4 days ago
I seem to be running out of memory and is causing issues (mainly in my API calls) my api health use to have like 2GB and now it shows 512. in a session it should go above the 512 and I think this is my issues, this was running fine when the cgroupMemoryLimit showed above 512. I have the memory in my setting at max (I think 24GB) how can I increase this?
{"uptime":1894,"memory":{"rss":"350MB","heapUsed":"190MB","heapTotal":"203MB","external":"5MB","arrayBuffers":"1MB"},"env":{"ANTHROPIC_API_KEY":true,"BUILT_IN_FORGE_API_KEY":true,"BUILT_IN_FORGE_API_URL":true,"DATABASE_URL":true,"NODE_ENV":"production"},"nodeVersion":"v22.22.2","platform":"linux","arch":"x64","outboundHttps":{"status":200,"ok":true},"cgroupMemoryLimit":"512MB"}
7 Replies
4 days ago
Your Pro plan supports up to 24 GB of memory per service, but your cgroupMemoryLimit showing 512 MB indicates you have a Replica Limit set on this service that caps it. Go to your service's Settings > Deploy > Replica Limits and either increase or remove the memory limit there - that is separate from the plan-level maximum and directly controls the cgroup constraint your app sees.
Status changed to Awaiting User Response Railway • 4 days ago
4 days ago
I do not see anything under the setting - Deploy that show replica limits
Status changed to Awaiting Railway Response Railway • 4 days ago
4 days ago
replica limits shows to be at 24GB and that is what it use to say in my api/health
4 days ago
The setting is in your service's Settings tab, under the "Deploy" section, labeled "Replica Limits" - you can see the docs reference here. If you don't see a value set there, it means no manual cap is in place, and the 512 MB cgroupMemoryLimit you're seeing is from Railway's vertical autoscaler, which dynamically adjusts the memory allocation based on your service's current usage and scales up automatically as demand increases.
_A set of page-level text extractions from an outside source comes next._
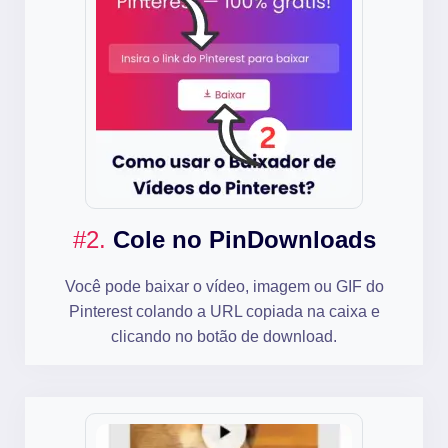
#2.
Cole no PinDownloads
Você pode baixar o vídeo, imagem ou GIF do
Pinterest colando a URL copiada na caixa e
clicando no botão de download.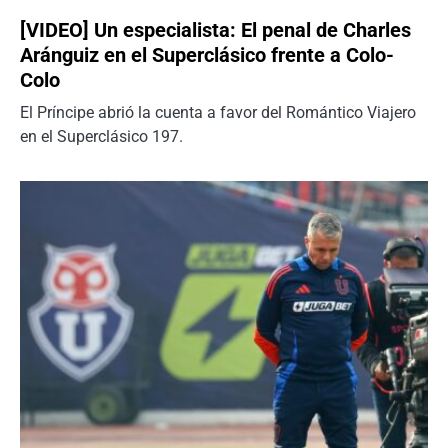
[VIDEO] Un especialista: El penal de Charles
Aránguiz en el Superclásico frente a Colo-
Colo
El Príncipe abrió la cuenta a favor del Romántico Viajero
en el Superclásico 197.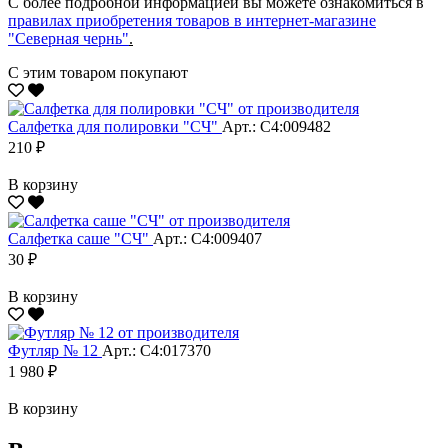
С более подробной информацией вы можете ознакомиться в
правилах приобретения товаров в интернет-магазине
"Северная чернь"
.
С этим товаром покупают
Салфетка для полировки "CЧ"
Арт.: С4:009482
210 ₽
В корзину
Салфетка саше "CЧ"
Арт.: С4:009407
30 ₽
В корзину
Футляр № 12
Арт.: С4:017370
1 980 ₽
В корзину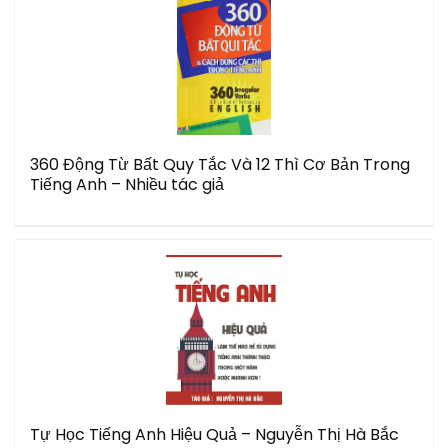
360 Động Từ Bất Quy Tắc Và 12 Thì Cơ Bản Trong
Tiếng Anh – Nhiều tác giả
Tự Học Tiếng Anh Hiệu Quả – Nguyễn Thị Hà Bắc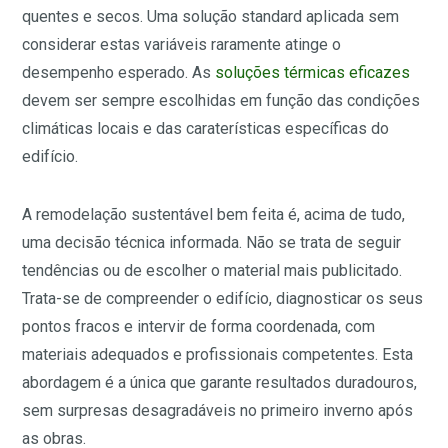
quentes e secos. Uma solução standard aplicada sem
considerar estas variáveis raramente atinge o
desempenho esperado. As
soluções térmicas eficazes
devem ser sempre escolhidas em função das condições
climáticas locais e das caraterísticas específicas do
edifício.
A remodelação sustentável bem feita é, acima de tudo,
uma decisão técnica informada. Não se trata de seguir
tendências ou de escolher o material mais publicitado.
Trata-se de compreender o edifício, diagnosticar os seus
pontos fracos e intervir de forma coordenada, com
materiais adequados e profissionais competentes. Esta
abordagem é a única que garante resultados duradouros,
sem surpresas desagradáveis no primeiro inverno após
as obras.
Status changed to Awaiting User Response Railway • 4 days ago
Railway
The setting is in your service's Settings tab, under the "Deploy" section, labeled "Replica Limits" - you can see the [docs reference here](https://docs.railway.com/pricing/cost-control#replica-limits). If you don't see a value set there, it means no manual cap is in place, and the 512 MB cgroupMemoryLimit you're seeing is from Railway's vertical autoscaler, which dynamically adjusts the memory allocation based on your service's current usage and scales up automatically as demand increases.
4 days ago
mine is set to the full 24GB
Status changed to Awaiting Railway Response Railway • 4 days ago
Status changed to Open Railway • 4 days ago
4 days ago
A few things stand out here:
If Replica Limits is already set to 24GB, then the important part is that the runtime itself is still reporting:
cgroupMemoryLimit: 512MB
That means the container currently booted with a 512MB cgroup allocation, not just that Node is using 512MB.
A couple questions that would help narrow this down:
- Did this start after a redeploy/runtime update?
- Is this a Web Service, Background Worker, or something else?
- Are you seeing container restarts/OOM kills in the deploy logs?
- Does memory usage spike during API calls or is it stable?
- Are you using Node cluster/workers, streaming responses, or large payload buffering?
Also, Railway support mentioned vertical autoscaling, but in practice autoscaling usually reacts AFTER pressure increases. If the process gets killed or throttled before scale-up happens, API calls can start failing while the container still reports 512MB.
I would test these specifically:
- Check actual cgroup limit inside the container:
cat /sys/fs/cgroup/memory.max- Check whether Node itself is capped:
node -e "console.log(require('v8').getHeapStatistics())"- Force Node heap higher temporarily:
NODE_OPTIONS=--max-old-space-size=4096- Watch deploy/runtime logs for:
- OOMKilled
- SIGKILL
- container restart loops
- memory pressure warnings
Another possibility is that Railway changed the initial allocation behavior recently and services now start at 512MB baseline unless sustained pressure triggers upscale. If that’s the case, API bursts could fail before autoscaling reacts.
The important clue is that your app was previously reporting ~2GB in health checks and now consistently reports 512MB despite unchanged Replica Limits. That suggests either:
- a platform/runtime allocation behavior change,
- autoscaler regression,
- or the service is no longer being classified the same way internally.